Под этот разговор ни о чём, я готовил для Онегина порцию кофе. Благо, что песок в глубокой толстостенной кювете из нержавейки, который я специально надыбал для этих дел, еще не сильно остыл. Люблю кофе, есть такая за мной слабость. Из всех вариантов, доступных в Москве конца двадцатого века, мне более прочих нравится кофе в джезве на песке. Песок насыпан в кювету, кювета стоит на газовой плите — в итоге имеем классический кофе по-турецки. Тут и обжарка попалась почти светлая, и мелю я кофе перед приготовлением совсем мелко, практически в муку. Такой напиток как у меня, только в валютных барах, и то не во всех. Когда на Львовской барахолке меня свели с продавцом кофе, тот решил, что с кооператором сошелся. Не сразу поверил, что я десять кило беру для личного потребления. Пришлось давать расклад, мол ездить к нему за кофе каждые три месяца не готов, а одного килограмма мне как раз на такой срок и хватит. Зацепились с ним языками на почве знания кофе и стран, откуда его лучше всего везти… Поляк, но русским владеет и ненависти к русским не испытывает. А к тому же и я чутка весной польской речи чуток по верхам нахватался. Ненависть, она как росток, на пустом месте не появляется, её тоже надо лелеять и взращивать.
— Жорж, а чем ты всё это время занимался, пока ничего не делал, а?
— Не поверишь, Пётр, отдыхал. Вот, за кофе скатался на базар, отцу дом строить помогал всё лето почти. Жалованье от конторы капает, накопления кое-какие есть, не всё в квартиру вгрохал.
— Я в теме про твои премии. Еще не всё проел?
— Нет. Небось, не шикую. Отцу участок под дачу дали в глухомани такой, что волки да лисы там ходят вперемешку с деревенскими. Ну и ракетная дивизия под боком. Мои шпал выписали старых, из них и строим по дешёвке. Дача, а не дом. Дача в худшем значении этого слова. Одно в плюс — двадцать соток хапнули, ну и до леса пятьсот метров — это второе в плюс.

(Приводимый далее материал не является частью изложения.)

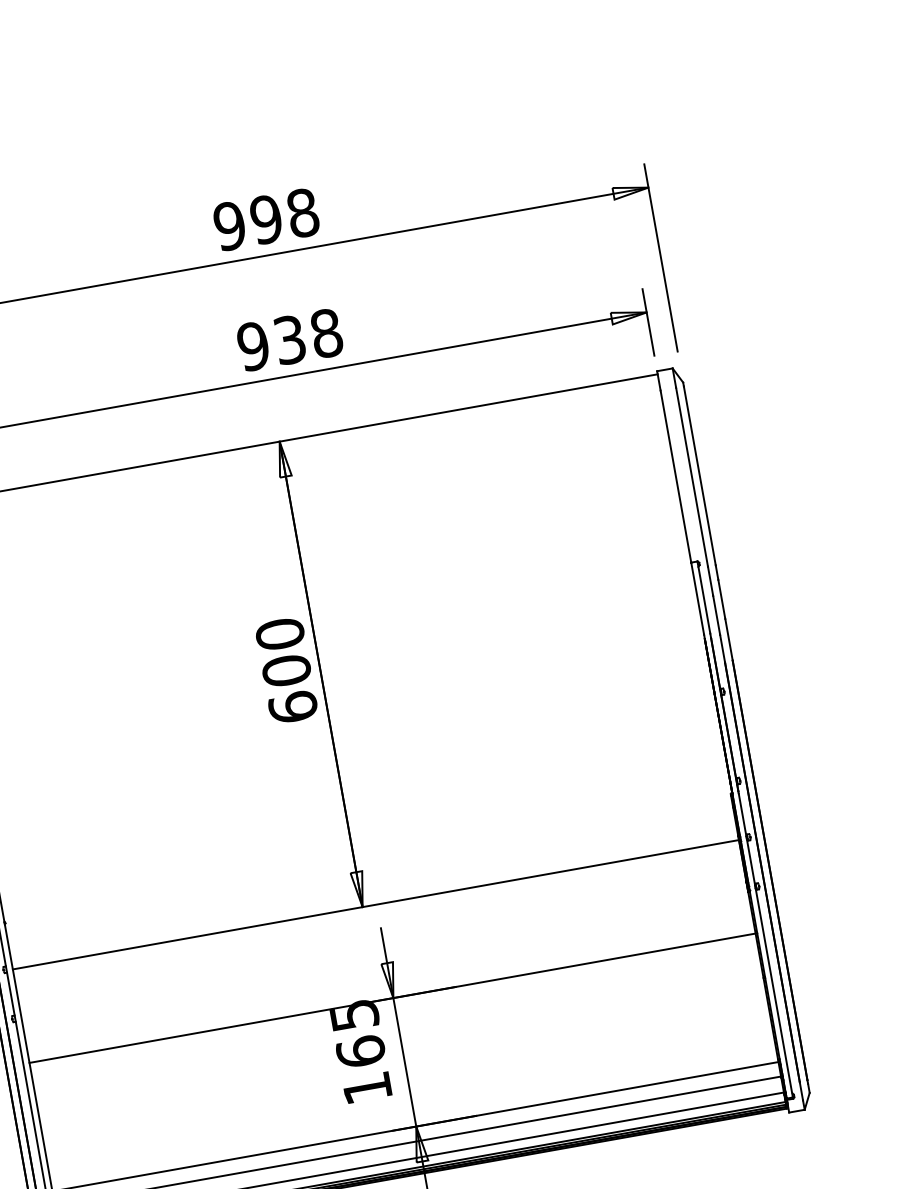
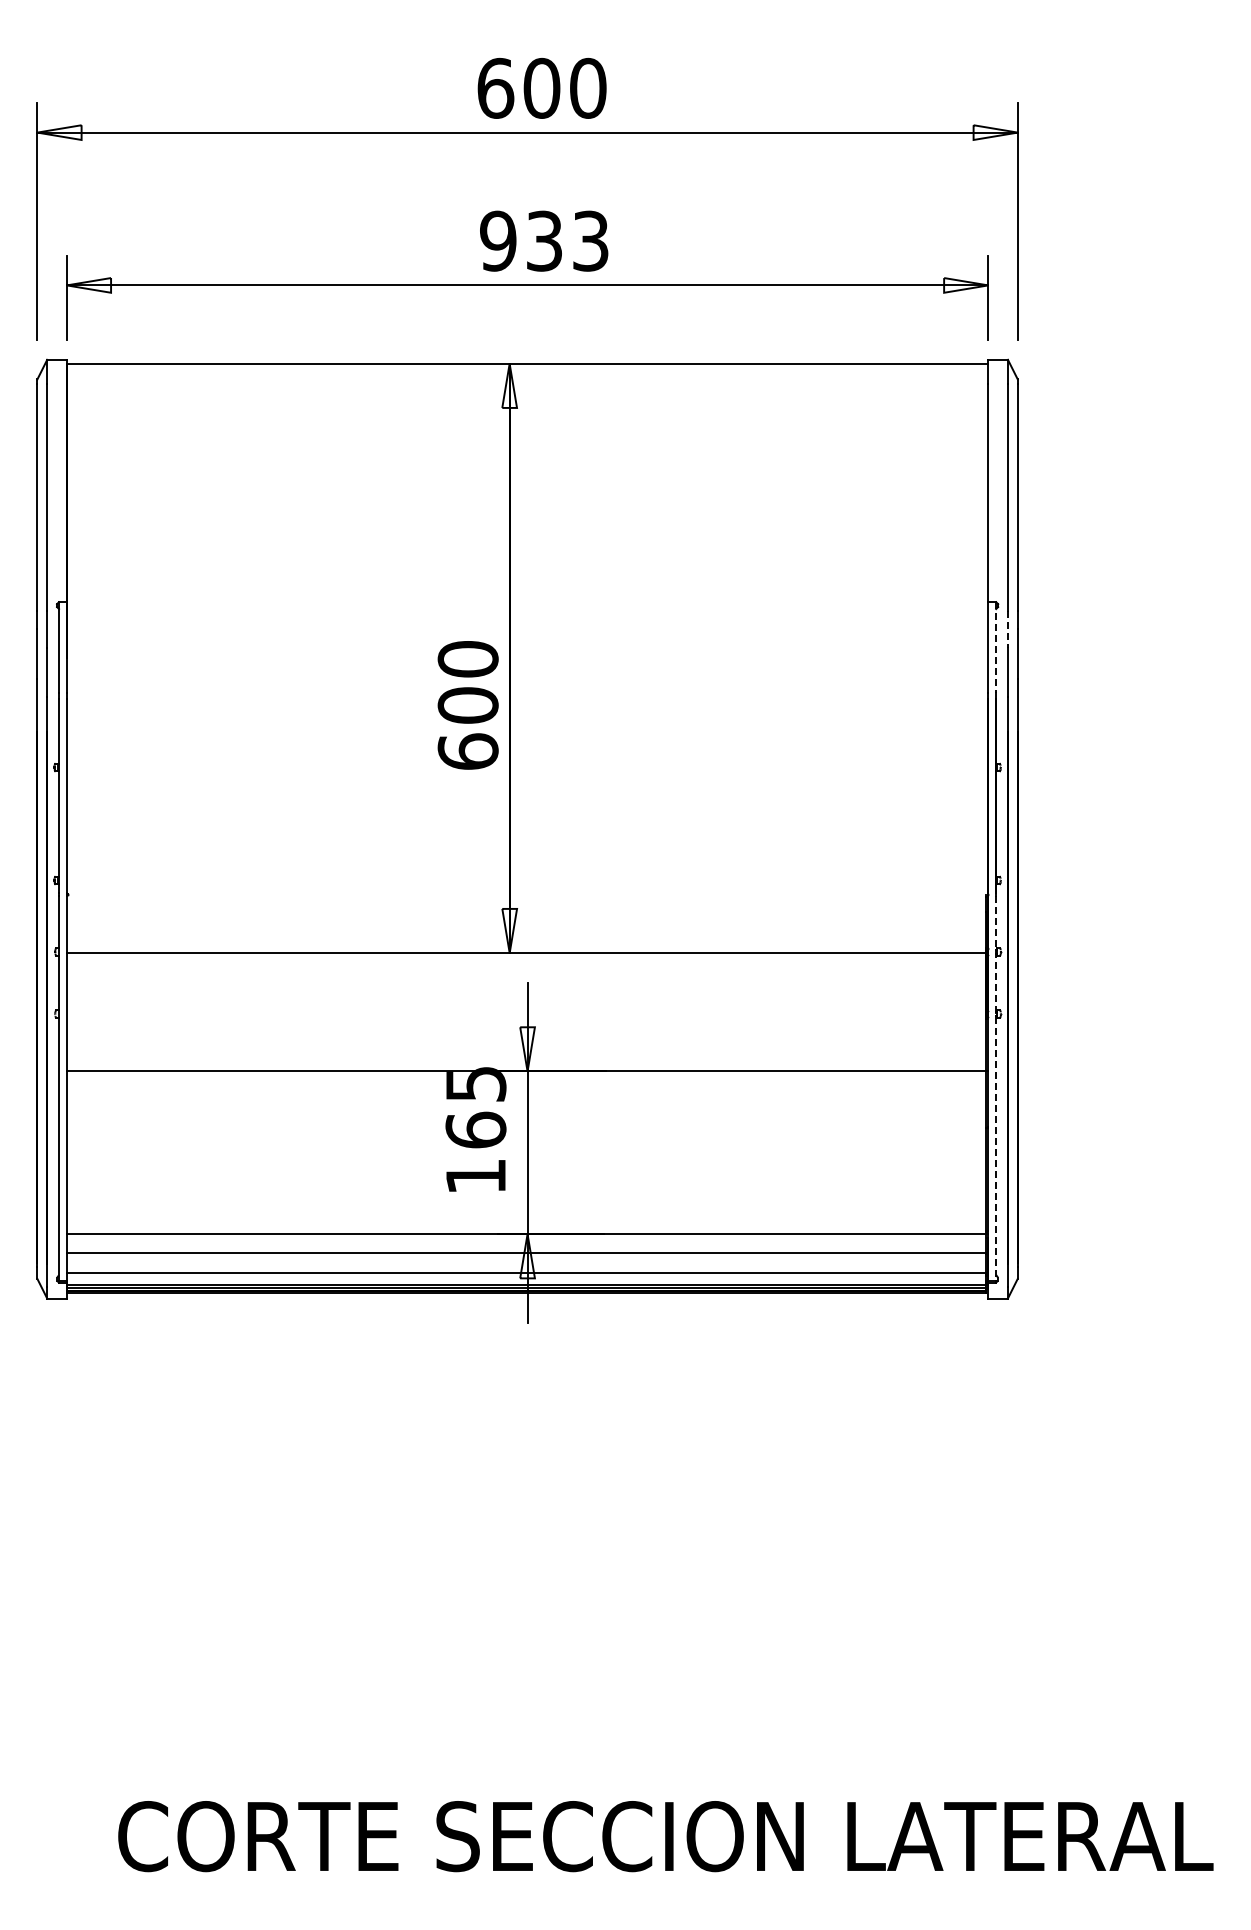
text: (265, 219) -> (541, 87), 998 -> 600
text: (326, 332) -> (590, 240), 938 -> 933
line: (710, 581) -> (1007, 629), solid -> dashed
line: (704, 597) -> (996, 647), solid -> dashed
text: (286, 670) -> (467, 705), moved
line: (766, 946) -> (996, 1089), solid -> dashed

— Шпалы? Фуу, внутри ж креозотом вонять будет!
— Не учи отца размножаться, товарищ майор. Мы старые железнодорожники, знаем все эти нюансы. Шпалы отобраны совсем бледные и уже отдавшие свой долг Родине, даже не старогодние, а списанные. Опять же лёгкий запашок родной «железки» — он только в радость.
— У тебя же отец в угольной отрасли трудится. — Всё-то он знает.
— В угольной, но на железнодорожном хозяйстве поставлен. Так что всё едино. Кофе допил? Колись теперь, какая нужда до меня?
Легко наезжать на начальство, когда ты старше его раза в два, никак не зависишь от его прихотей и хоть сейчас готов отправиться в свободное плавание. А еще когда ты незаменим. Найти опытного старлея с кучей операций в поле нашей конторе легче лёгкого. Вот только все они будут возраст и стать иметь соответствующие. А я выгляжу как молодой человек слегка за двадцать без вредных привычек к фуражке, дисциплине и чувству долга. Мне что бананы надеть и на дискач, что в шортах по южной улице пройтись — везде я свой. Везде народ зрит молодого оболтуса. Вот и припрягают порой к таким мероприятиям, на которых людям с чувством Родины в глазах и выправкой делать нечего.